| About this exercise |
Determine how many lines in the material below contain the string "emploi", with case counting. Give only the number.

| Recorded data |
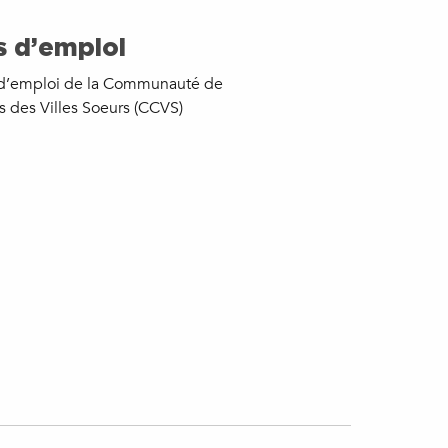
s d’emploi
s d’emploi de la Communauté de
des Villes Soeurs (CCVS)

* * *

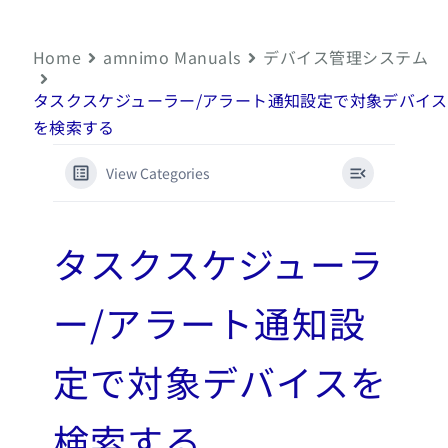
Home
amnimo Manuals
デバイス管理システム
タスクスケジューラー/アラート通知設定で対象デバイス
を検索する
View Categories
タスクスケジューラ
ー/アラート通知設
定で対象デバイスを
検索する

| Exercise result |
2